(PROVIDED RECORDS Opens)

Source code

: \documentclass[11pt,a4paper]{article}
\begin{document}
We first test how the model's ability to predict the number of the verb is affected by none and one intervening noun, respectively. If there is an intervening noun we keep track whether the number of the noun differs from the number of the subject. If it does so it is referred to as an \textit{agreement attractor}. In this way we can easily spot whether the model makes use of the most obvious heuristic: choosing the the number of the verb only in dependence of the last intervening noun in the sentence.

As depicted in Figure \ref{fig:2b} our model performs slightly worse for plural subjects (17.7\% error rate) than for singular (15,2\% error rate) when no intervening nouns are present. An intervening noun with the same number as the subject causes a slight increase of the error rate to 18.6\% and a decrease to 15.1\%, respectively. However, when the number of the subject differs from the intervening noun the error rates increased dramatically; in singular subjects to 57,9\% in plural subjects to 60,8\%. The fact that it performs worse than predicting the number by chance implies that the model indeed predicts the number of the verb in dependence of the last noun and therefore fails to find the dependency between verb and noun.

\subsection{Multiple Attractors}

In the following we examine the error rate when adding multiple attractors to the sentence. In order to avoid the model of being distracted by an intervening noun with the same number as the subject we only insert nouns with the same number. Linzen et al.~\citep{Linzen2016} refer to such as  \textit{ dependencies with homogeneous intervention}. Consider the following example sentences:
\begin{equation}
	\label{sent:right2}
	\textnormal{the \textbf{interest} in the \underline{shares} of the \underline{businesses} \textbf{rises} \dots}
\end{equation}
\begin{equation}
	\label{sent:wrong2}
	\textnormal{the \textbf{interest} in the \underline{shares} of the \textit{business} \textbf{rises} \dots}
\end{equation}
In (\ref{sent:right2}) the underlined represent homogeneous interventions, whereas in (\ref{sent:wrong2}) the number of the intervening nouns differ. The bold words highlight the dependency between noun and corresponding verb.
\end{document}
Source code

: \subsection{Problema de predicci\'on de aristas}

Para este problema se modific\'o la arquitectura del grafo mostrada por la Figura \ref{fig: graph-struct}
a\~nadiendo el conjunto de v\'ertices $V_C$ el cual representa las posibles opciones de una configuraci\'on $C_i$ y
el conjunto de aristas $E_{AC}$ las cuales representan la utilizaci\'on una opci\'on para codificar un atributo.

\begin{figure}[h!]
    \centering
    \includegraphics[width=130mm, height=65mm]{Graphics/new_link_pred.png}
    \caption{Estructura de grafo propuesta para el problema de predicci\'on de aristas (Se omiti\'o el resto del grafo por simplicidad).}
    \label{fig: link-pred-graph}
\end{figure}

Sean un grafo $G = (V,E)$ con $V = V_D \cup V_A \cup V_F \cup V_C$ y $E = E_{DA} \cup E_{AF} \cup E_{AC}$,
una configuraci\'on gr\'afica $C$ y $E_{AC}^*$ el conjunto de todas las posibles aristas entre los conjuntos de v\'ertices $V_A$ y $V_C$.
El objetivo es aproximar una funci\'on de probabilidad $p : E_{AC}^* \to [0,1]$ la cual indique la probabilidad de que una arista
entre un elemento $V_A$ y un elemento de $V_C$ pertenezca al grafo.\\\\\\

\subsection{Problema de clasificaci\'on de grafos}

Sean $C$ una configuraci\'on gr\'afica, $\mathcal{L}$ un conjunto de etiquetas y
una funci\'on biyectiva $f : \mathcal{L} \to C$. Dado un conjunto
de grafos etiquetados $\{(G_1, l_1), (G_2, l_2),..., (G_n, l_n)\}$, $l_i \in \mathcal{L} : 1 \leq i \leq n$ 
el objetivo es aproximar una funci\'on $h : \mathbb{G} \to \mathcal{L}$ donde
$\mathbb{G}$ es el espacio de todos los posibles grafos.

(PROVIDED RECORDS Closes)

◆ **TO DO**: An exact copy of the lines from the one containing "de clasificaci\'on de" through the end of the entries is required, and nothing beyond them.

◆ **TASK SOLUTION**:
\subsection{Problema de clasificaci\'on de grafos}

Sean $C$ una configuraci\'on gr\'afica, $\mathcal{L}$ un conjunto de etiquetas y
una funci\'on biyectiva $f : \mathcal{L} \to C$. Dado un conjunto
de grafos etiquetados $\{(G_1, l_1), (G_2, l_2),..., (G_n, l_n)\}$, $l_i \in \mathcal{L} : 1 \leq i \leq n$ 
el objetivo es aproximar una funci\'on $h : \mathbb{G} \to \mathcal{L}$ donde
$\mathbb{G}$ es el espacio de todos los posibles grafos.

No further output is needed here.